*TASK INPUT:*
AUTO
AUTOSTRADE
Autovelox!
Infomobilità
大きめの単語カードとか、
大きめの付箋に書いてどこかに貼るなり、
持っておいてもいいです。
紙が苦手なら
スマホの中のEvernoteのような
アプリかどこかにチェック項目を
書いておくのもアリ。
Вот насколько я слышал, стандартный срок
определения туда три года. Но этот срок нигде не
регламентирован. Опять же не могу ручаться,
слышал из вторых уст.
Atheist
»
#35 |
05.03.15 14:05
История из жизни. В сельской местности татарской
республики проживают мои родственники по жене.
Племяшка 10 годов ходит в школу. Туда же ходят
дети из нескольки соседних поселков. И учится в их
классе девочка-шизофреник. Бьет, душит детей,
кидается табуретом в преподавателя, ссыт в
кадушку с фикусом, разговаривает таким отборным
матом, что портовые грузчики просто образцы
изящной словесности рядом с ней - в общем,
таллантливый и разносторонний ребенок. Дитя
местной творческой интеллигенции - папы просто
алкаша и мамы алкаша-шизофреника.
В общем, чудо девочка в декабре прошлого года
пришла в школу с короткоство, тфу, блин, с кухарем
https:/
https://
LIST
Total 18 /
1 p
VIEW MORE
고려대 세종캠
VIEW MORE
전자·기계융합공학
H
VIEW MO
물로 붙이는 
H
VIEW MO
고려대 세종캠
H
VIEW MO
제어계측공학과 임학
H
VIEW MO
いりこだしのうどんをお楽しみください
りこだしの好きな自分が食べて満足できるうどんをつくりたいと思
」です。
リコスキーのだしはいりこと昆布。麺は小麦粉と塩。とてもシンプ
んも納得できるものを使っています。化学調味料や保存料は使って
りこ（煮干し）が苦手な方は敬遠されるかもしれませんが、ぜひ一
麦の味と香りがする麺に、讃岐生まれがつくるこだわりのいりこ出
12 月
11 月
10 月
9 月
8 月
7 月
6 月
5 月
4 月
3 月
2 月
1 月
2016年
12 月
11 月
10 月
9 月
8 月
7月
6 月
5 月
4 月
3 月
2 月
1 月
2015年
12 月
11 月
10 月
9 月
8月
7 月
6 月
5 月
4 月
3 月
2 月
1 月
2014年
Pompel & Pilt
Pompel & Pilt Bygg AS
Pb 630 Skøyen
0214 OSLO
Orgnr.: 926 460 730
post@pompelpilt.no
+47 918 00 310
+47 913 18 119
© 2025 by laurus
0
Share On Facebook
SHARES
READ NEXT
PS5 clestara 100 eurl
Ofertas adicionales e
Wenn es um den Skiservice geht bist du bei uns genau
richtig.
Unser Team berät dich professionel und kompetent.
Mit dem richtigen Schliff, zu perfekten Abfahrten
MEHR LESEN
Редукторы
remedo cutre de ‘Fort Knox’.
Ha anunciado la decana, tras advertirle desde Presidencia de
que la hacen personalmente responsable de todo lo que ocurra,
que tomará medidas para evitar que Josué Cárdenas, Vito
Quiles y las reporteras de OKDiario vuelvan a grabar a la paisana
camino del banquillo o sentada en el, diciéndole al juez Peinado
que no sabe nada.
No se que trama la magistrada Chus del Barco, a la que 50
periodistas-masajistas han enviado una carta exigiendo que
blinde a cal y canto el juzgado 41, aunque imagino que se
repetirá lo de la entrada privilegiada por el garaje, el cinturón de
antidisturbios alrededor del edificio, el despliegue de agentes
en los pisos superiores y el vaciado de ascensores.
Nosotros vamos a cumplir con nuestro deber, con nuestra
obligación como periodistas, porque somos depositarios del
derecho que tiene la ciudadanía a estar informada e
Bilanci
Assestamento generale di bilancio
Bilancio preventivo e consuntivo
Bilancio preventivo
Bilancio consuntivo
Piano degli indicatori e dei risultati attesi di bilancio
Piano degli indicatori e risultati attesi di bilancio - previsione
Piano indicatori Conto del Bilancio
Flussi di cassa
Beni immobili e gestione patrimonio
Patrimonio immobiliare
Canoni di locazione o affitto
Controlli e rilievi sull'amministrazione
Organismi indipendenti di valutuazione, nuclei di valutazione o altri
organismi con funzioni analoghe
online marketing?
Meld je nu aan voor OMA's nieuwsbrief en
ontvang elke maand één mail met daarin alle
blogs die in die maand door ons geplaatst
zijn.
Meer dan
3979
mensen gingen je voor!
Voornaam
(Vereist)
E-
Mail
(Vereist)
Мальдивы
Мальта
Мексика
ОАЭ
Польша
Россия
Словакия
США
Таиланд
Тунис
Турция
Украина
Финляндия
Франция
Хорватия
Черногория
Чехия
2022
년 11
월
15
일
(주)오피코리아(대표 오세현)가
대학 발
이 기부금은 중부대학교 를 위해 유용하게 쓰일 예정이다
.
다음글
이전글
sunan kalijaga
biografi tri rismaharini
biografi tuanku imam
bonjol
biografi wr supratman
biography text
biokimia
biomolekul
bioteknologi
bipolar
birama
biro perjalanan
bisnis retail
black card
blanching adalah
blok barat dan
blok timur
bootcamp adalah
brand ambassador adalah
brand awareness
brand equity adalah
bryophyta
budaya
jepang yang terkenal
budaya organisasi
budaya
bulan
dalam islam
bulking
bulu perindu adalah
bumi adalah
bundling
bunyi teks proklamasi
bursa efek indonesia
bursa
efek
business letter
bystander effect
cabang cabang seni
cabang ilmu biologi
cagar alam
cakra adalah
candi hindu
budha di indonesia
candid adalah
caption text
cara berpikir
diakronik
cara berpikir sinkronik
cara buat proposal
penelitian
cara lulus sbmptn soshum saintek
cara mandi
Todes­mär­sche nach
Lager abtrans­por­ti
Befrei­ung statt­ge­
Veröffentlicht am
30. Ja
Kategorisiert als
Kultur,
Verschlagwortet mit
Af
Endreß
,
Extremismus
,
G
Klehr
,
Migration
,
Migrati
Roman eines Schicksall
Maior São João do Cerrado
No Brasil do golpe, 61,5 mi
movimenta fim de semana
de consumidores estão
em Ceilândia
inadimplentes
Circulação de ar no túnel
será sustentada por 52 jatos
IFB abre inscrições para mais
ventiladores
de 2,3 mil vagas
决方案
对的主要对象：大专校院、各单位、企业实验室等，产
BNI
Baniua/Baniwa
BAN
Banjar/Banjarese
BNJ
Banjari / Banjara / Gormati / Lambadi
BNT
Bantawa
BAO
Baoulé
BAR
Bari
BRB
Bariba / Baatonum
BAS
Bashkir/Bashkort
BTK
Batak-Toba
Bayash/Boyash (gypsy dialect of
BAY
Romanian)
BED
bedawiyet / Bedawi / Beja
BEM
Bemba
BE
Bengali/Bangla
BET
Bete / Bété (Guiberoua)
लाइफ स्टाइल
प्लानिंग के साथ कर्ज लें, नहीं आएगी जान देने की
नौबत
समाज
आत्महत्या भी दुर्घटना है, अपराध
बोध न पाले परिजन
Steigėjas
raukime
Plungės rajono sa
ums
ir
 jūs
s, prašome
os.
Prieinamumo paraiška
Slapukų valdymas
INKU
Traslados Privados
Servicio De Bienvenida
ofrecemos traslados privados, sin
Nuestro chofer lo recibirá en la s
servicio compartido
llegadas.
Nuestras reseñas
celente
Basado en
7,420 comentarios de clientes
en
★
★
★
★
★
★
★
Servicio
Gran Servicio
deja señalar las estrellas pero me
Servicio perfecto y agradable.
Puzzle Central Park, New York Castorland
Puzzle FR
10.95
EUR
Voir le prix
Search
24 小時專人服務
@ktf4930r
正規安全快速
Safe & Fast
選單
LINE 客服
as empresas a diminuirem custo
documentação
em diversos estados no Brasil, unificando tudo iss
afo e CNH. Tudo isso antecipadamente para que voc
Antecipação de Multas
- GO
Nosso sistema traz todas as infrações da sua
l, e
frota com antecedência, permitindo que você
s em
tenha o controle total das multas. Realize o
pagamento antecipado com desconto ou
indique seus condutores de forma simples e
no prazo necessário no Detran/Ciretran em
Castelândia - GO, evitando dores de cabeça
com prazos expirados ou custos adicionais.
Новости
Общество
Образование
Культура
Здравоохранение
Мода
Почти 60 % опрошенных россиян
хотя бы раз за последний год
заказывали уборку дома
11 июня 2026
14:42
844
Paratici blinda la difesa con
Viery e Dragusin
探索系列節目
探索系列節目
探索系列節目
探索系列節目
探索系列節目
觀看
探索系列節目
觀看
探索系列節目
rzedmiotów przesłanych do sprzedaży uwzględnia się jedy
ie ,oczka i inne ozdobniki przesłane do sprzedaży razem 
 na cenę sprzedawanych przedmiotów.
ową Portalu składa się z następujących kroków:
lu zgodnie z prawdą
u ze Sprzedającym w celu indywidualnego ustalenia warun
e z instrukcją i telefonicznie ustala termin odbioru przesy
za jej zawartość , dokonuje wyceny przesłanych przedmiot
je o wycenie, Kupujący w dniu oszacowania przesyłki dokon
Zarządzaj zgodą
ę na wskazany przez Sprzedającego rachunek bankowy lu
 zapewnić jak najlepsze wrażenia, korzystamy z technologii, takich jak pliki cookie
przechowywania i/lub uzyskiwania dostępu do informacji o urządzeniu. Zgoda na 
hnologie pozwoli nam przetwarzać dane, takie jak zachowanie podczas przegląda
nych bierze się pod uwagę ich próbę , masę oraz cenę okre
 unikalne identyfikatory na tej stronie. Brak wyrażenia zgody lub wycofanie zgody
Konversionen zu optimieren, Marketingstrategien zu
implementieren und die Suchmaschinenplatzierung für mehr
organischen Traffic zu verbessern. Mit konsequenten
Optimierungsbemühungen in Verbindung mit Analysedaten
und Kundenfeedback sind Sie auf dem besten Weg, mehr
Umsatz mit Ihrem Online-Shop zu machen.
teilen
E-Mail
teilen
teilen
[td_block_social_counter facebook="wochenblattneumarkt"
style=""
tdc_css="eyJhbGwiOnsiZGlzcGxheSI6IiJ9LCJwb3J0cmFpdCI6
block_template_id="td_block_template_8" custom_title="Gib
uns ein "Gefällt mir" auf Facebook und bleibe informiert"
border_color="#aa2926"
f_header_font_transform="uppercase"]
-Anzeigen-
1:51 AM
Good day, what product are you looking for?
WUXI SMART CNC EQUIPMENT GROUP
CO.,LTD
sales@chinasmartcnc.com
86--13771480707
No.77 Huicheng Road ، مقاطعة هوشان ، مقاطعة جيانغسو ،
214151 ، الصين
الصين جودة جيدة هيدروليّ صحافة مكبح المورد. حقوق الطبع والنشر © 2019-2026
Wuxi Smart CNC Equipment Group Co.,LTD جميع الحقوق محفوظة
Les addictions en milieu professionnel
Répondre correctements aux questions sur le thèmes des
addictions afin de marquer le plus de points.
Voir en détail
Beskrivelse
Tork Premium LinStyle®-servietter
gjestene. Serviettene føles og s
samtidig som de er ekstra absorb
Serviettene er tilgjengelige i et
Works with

*WORK TO COMPLETE:* Please reproduce, exactly as written, the lines of the records from the first line through the one containing "кадушку с фикусом, разговаривает".

*ANSWER TO THIS PROBLEM:*
AUTO
AUTOSTRADE
Autovelox!
Infomobilità
大きめの単語カードとか、
大きめの付箋に書いてどこかに貼るなり、
持っておいてもいいです。
紙が苦手なら
スマホの中のEvernoteのような
アプリかどこかにチェック項目を
書いておくのもアリ。
Вот насколько я слышал, стандартный срок
определения туда три года. Но этот срок нигде не
регламентирован. Опять же не могу ручаться,
слышал из вторых уст.
Atheist
»
#35 |
05.03.15 14:05
История из жизни. В сельской местности татарской
республики проживают мои родственники по жене.
Племяшка 10 годов ходит в школу. Туда же ходят
дети из нескольки соседних поселков. И учится в их
классе девочка-шизофреник. Бьет, душит детей,
кидается табуретом в преподавателя, ссыт в
кадушку с фикусом, разговаривает таким отборным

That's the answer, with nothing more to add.